**DIRECTIONS FOR THIS TASK:**
Starting with the line that has "Rationale, a leading Australian luxury" and finishing with the line that has "this browser for the next time I comment.", set down each line below exactly. Pictures are not copied.

=======

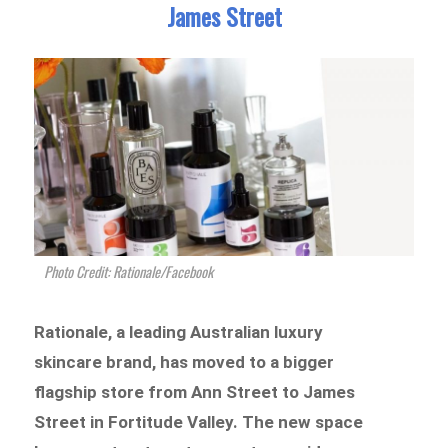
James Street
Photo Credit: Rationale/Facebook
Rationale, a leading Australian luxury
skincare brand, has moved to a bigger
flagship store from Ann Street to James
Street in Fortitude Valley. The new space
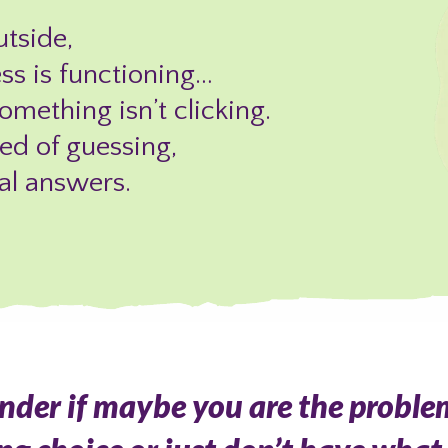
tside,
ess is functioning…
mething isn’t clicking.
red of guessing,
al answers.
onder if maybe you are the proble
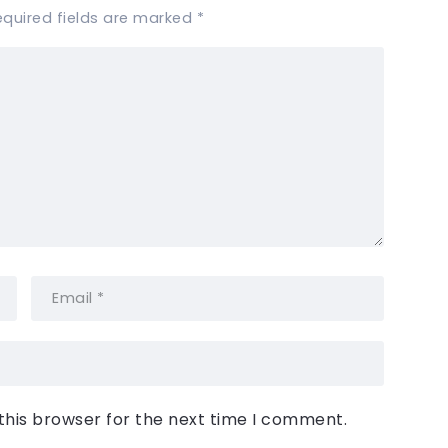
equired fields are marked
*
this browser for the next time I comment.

=======

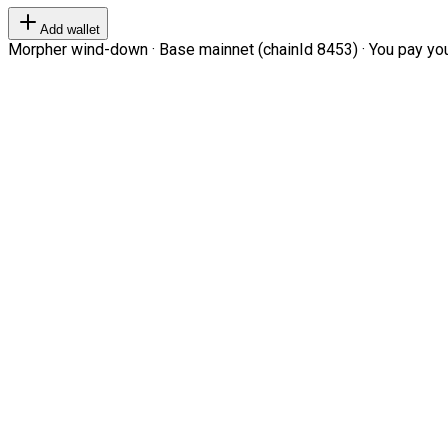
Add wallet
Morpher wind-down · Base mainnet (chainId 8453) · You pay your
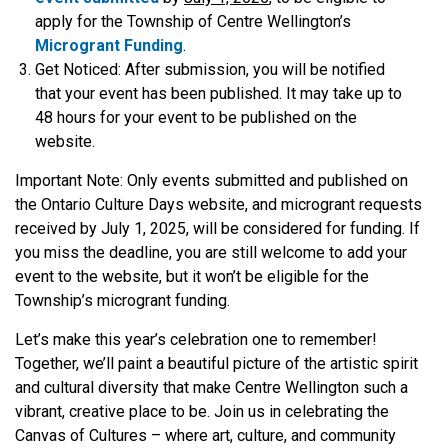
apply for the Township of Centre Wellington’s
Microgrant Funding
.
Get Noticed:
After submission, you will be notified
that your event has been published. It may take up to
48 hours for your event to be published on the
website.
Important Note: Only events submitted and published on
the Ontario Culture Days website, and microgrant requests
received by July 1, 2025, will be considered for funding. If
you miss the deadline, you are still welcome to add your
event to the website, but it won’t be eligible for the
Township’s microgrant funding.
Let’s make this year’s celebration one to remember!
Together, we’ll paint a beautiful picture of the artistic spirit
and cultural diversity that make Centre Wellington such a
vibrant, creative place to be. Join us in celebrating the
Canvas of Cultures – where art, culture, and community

=======

**RESPONSE:**
Rationale, a leading Australian luxury
skincare brand, has moved to a bigger
flagship store from Ann Street to James
Street in Fortitude Valley. The new space
tside,
ess is functioning…
mething isn’t clicking.
red of guessing,
al answers.
onder if maybe you are the proble
equired fields are marked
*
this browser for the next time I comment.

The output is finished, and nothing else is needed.